Reproduce each of the following records verbatim, keeping every line as it appears.

The data below:

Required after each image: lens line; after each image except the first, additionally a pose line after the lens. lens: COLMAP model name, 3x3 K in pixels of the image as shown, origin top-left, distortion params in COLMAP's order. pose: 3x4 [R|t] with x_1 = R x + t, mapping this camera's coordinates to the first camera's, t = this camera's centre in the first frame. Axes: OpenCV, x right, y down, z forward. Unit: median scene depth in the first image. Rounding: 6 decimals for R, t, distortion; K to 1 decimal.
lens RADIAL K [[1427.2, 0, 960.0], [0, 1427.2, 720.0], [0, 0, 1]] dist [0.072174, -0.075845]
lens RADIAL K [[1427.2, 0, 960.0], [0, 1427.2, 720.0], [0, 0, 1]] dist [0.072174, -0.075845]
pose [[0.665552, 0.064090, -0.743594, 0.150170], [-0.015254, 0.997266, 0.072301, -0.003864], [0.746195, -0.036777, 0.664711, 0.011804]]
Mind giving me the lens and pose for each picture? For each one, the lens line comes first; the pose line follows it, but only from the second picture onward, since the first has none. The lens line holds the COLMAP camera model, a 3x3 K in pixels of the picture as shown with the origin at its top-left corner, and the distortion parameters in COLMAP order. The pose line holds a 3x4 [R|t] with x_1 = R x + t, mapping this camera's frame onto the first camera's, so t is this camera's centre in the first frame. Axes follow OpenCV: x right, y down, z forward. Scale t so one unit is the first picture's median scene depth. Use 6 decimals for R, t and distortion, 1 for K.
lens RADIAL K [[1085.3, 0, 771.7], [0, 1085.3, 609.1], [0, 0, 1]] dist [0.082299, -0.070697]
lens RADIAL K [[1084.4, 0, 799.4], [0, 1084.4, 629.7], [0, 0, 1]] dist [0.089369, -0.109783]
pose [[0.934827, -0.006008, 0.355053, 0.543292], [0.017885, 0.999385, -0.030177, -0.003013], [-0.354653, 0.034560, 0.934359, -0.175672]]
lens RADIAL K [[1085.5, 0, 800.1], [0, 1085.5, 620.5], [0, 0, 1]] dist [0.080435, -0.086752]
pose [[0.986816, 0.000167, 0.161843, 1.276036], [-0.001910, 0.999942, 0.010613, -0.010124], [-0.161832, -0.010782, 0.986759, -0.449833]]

End of The data.

*Output for this exercise:*
Required after each image: lens line; after each image except the first, additionally a pose line after the lens. lens: COLMAP model name, 3x3 K in pixels of the image as shown, origin top-left, distortion params in COLMAP's order. pose: 3x4 [R|t] with x_1 = R x + t, mapping this camera's coordinates to the first camera's, t = this camera's centre in the first frame. Axes: OpenCV, x right, y down, z forward. Unit: median scene depth in the first image. Rounding: 6 decimals for R, t, distortion; K to 1 decimal.
lens RADIAL K [[1427.2, 0, 960.0], [0, 1427.2, 720.0], [0, 0, 1]] dist [0.072174, -0.075845]
lens RADIAL K [[1427.2, 0, 960.0], [0, 1427.2, 720.0], [0, 0, 1]] dist [0.072174, -0.075845]
pose [[0.665552, 0.064090, -0.743594, 0.150170], [-0.015254, 0.997266, 0.072301, -0.003864], [0.746195, -0.036777, 0.664711, 0.011804]]
Mind giving me the lens and pose for each picture? For each one, the lens line comes first; the pose line follows it, but only from the second picture onward, since the first has none. The lens line holds the COLMAP camera model, a 3x3 K in pixels of the picture as shown with the origin at its top-left corner, and the distortion parameters in COLMAP order. The pose line holds a 3x4 [R|t] with x_1 = R x + t, mapping this camera's frame onto the first camera's, so t is this camera's centre in the first frame. Axes follow OpenCV: x right, y down, z forward. Scale t so one unit is the first picture's median scene depth. Use 6 decimals for R, t and distortion, 1 for K.
lens RADIAL K [[1085.3, 0, 771.7], [0, 1085.3, 609.1], [0, 0, 1]] dist [0.082299, -0.070697]
lens RADIAL K [[1084.4, 0, 799.4], [0, 1084.4, 629.7], [0, 0, 1]] dist [0.089369, -0.109783]
pose [[0.934827, -0.006008, 0.355053, 0.543292], [0.017885, 0.999385, -0.030177, -0.003013], [-0.354653, 0.034560, 0.934359, -0.175672]]
lens RADIAL K [[1085.5, 0, 800.1], [0, 1085.5, 620.5], [0, 0, 1]] dist [0.080435, -0.086752]
pose [[0.986816, 0.000167, 0.161843, 1.276036], [-0.001910, 0.999942, 0.010613, -0.010124], [-0.161832, -0.010782, 0.986759, -0.449833]]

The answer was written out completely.